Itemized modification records
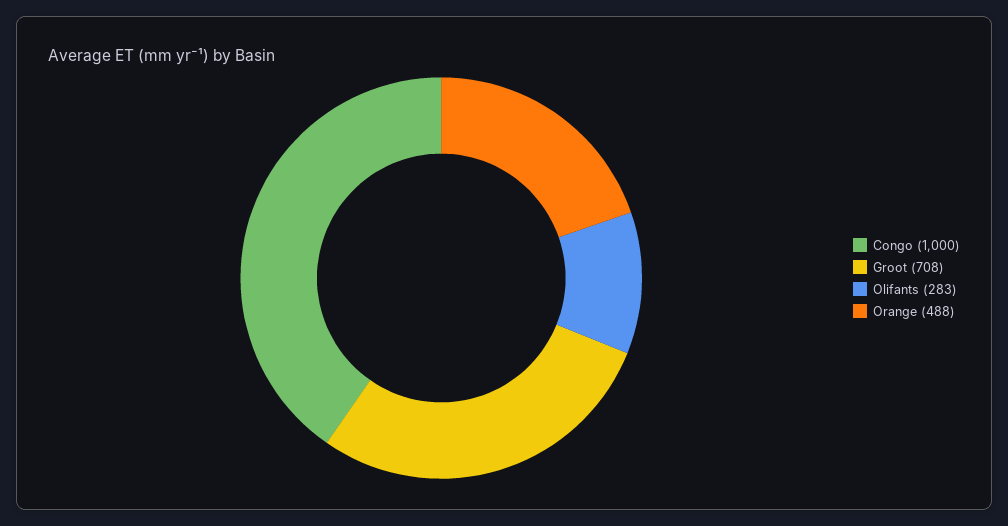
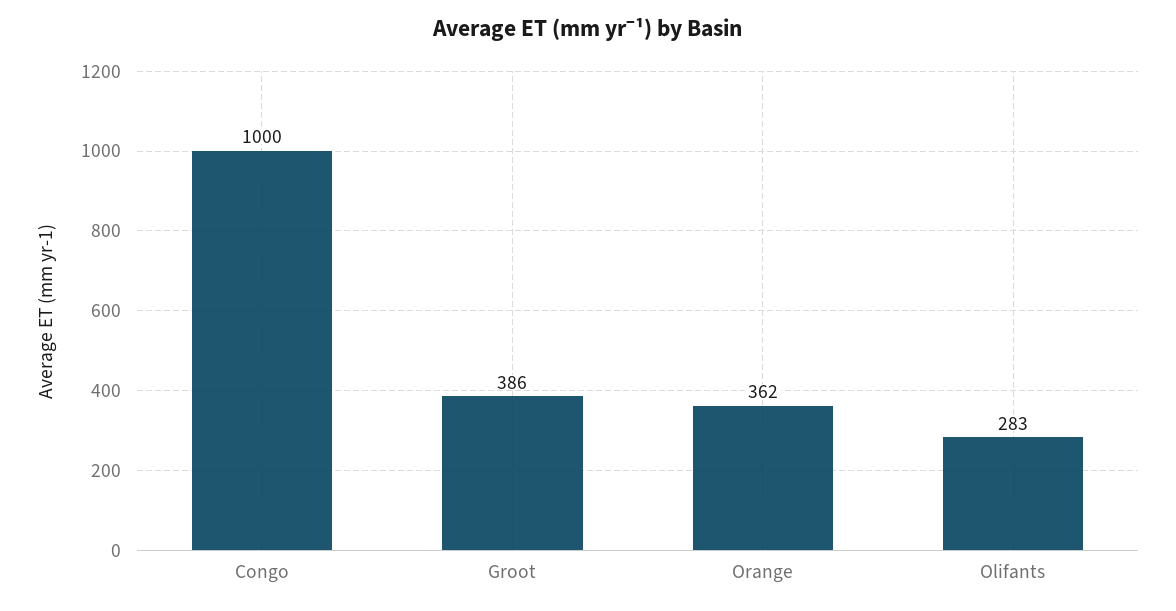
Groot: 708 -> 386
Orange: 488 -> 362

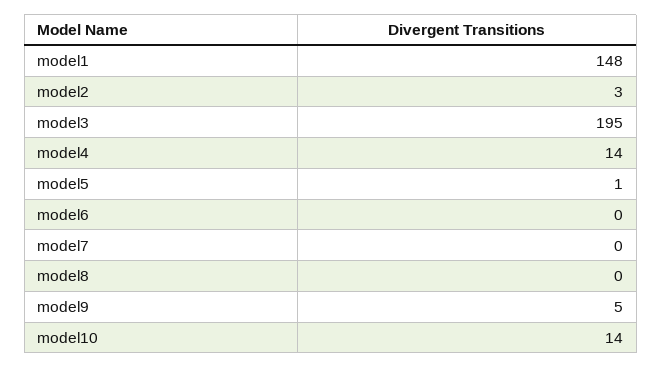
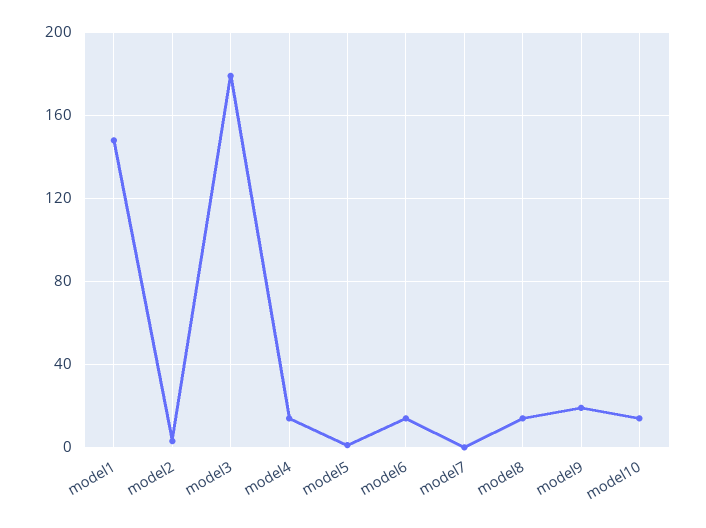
model3: 195 -> 180
model6: 0 -> 15
model8: 0 -> 15
model9: 5 -> 20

■ Activity
Repeat the records above verbatim, with no pictures in the result.

■ Expected output
Groot: 708 -> 386
Orange: 488 -> 362

model3: 195 -> 180
model6: 0 -> 15
model8: 0 -> 15
model9: 5 -> 20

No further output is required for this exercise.